Work instruction
According to the passage on TWIN's graphics, which three pixel formats does TWIN support?

Pixel data are limited in TWIN to three formats, 8 bit alpha, 32 bit ARGB and 16 bit RGB. Limiting formats in this way along with the limited number of operators in the rendering equation provided an opportunity to instantiate each combination in custom compositing code. With three formats for each operand and two operators, there are 54 different rendering functions in 13KB of code.
For geometric operations, TWIN uses the model from PostScript as implemented in the cairo graphics system.[8] `Paths' are constructed from a sequence of lines and Bézier splines. An arbitrary path can be convolved with a convex path to construct a new path representing the original path as stroked by the convex path. The convolution operation approximates the outline of the Minkowski sum of the two paths.
A path can then be drawn by scan converting it to a mask for use in the rendering operation described above. Because the rendering operation can handle translucency, this scan conversion operation does anti-aliasing by sampling the path in a 44 grid over each pixel to compute approximate coverage data. This sampling grid can be easily adjusted to trade quality for performance.
The application interface includes an affine transformation from an arbitrary 16.16 fixed point coordinate space to 12.4 fixed point pixel space. The 16.16 fixed point values provide reasonable dynamic range for hardware which does not include floating point acceleration. The 12.4 fixed point pixel coordinates provide sufficient resolution to accurately reproduce object geometry on the screen. Note that the screen is therefore implicitly limited to 4096 pixels square.

Stored data
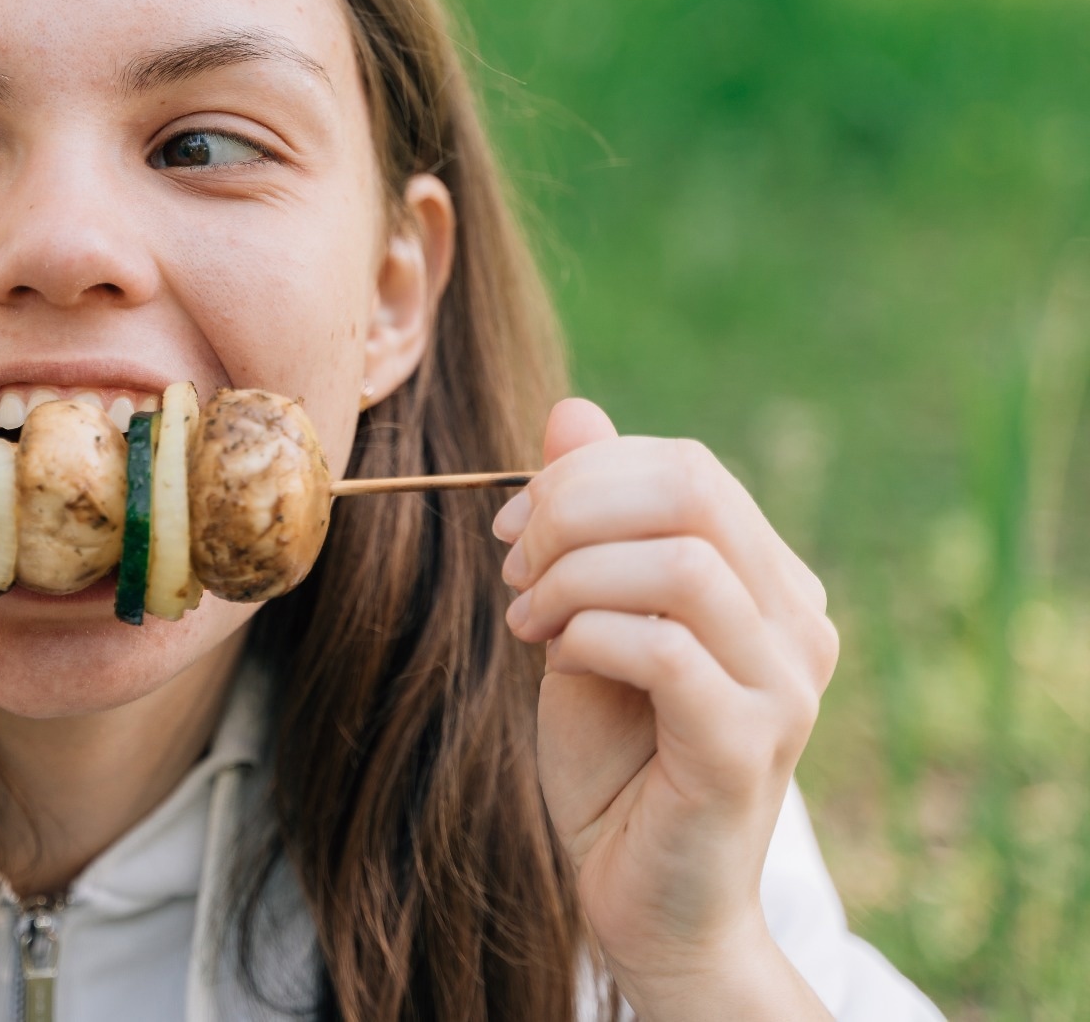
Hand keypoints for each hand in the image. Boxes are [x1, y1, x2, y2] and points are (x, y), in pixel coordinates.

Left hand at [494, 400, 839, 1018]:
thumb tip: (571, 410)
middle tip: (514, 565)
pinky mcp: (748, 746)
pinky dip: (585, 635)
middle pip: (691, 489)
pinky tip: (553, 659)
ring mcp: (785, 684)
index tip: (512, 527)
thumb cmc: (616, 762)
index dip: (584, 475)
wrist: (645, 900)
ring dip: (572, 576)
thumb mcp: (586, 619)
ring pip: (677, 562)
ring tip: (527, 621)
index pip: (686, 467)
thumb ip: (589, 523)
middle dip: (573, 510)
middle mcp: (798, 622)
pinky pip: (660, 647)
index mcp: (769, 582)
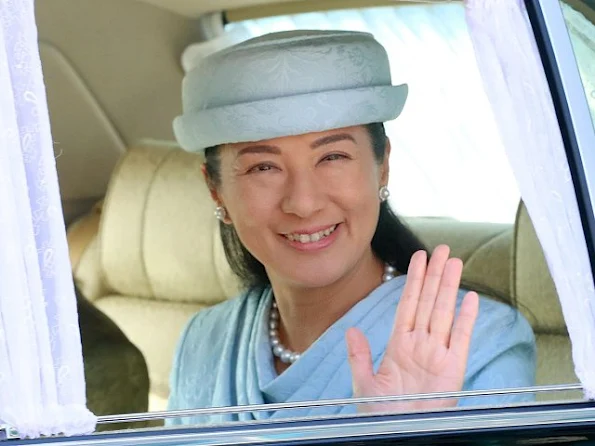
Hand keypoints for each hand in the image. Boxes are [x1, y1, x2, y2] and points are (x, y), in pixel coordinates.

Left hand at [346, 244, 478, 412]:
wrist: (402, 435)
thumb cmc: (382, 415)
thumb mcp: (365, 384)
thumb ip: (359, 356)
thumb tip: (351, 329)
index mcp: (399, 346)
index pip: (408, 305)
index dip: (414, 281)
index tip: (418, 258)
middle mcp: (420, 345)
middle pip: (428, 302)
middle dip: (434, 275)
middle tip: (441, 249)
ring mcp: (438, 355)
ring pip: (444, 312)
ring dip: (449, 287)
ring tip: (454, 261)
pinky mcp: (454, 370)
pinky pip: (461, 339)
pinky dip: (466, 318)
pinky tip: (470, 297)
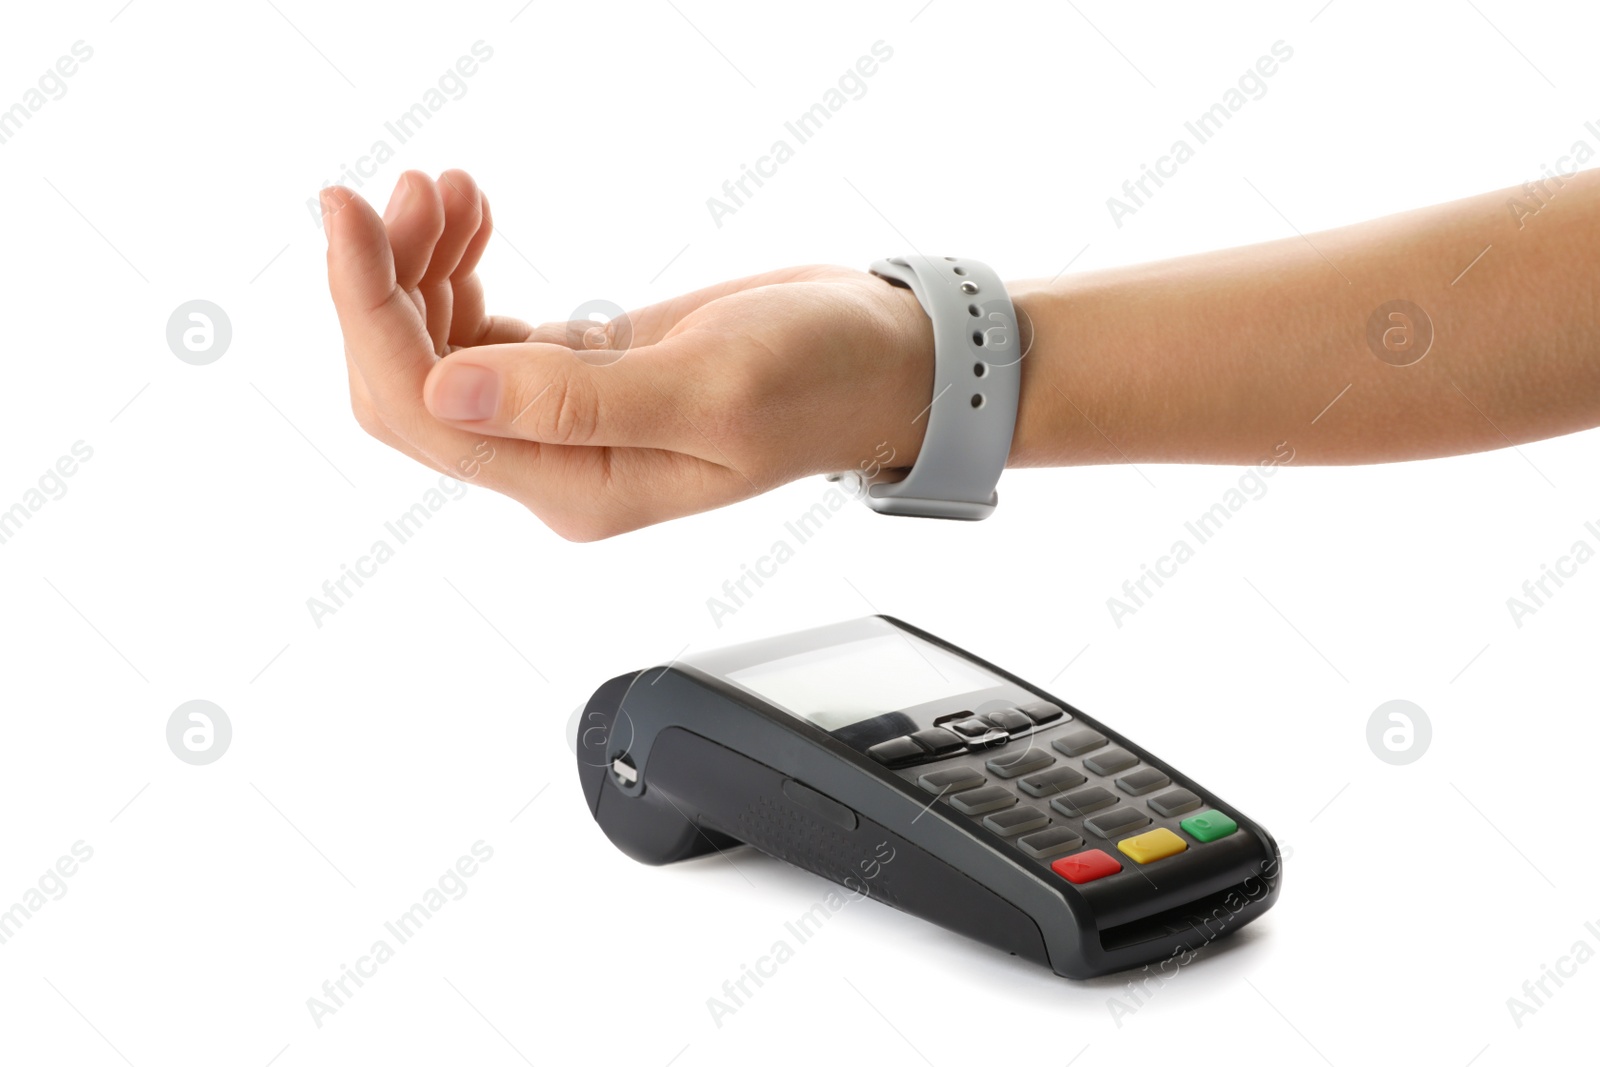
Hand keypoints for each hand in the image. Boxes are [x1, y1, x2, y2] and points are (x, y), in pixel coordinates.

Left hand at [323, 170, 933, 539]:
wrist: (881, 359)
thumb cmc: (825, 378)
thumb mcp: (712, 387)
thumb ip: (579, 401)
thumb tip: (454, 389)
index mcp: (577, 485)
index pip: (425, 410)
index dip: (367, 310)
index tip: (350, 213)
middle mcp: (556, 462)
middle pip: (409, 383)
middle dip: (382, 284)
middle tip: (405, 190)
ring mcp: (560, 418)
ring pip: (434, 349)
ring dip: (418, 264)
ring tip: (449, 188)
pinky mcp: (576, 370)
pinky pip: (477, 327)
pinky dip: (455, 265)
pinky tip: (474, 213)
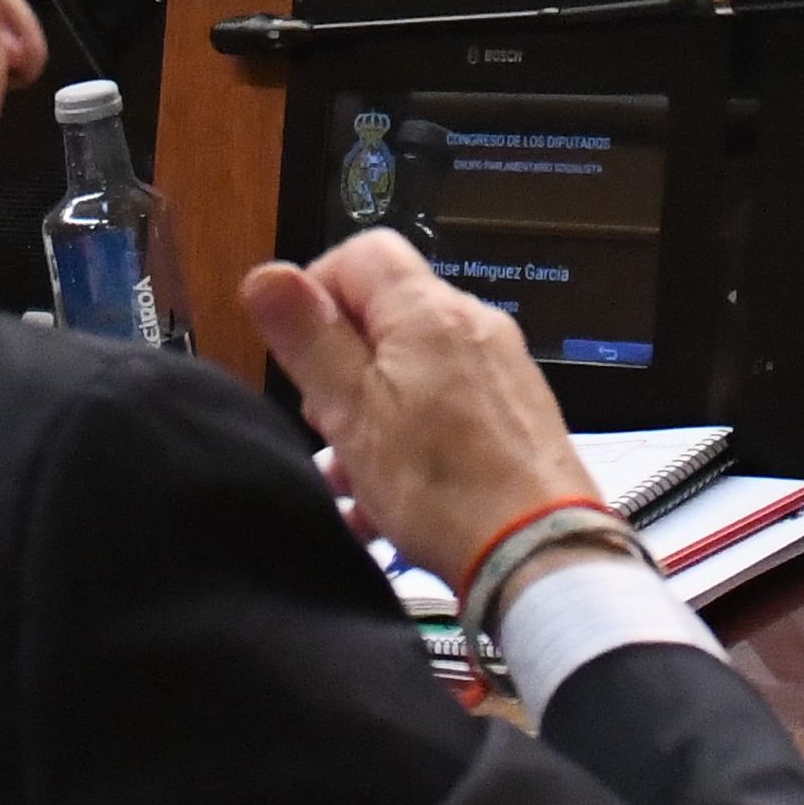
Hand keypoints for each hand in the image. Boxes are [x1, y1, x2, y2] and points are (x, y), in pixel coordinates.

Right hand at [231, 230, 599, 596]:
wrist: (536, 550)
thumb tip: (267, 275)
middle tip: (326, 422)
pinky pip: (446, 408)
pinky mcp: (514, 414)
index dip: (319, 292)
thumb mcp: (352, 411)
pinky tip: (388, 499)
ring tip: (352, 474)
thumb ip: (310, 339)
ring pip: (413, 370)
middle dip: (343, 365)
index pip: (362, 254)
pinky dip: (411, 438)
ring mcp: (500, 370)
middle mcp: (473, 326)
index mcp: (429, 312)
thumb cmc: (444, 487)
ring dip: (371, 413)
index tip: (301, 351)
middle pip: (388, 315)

Result of the task
8-bit alpha, 32-bit ARGB, and 16-bit RGB.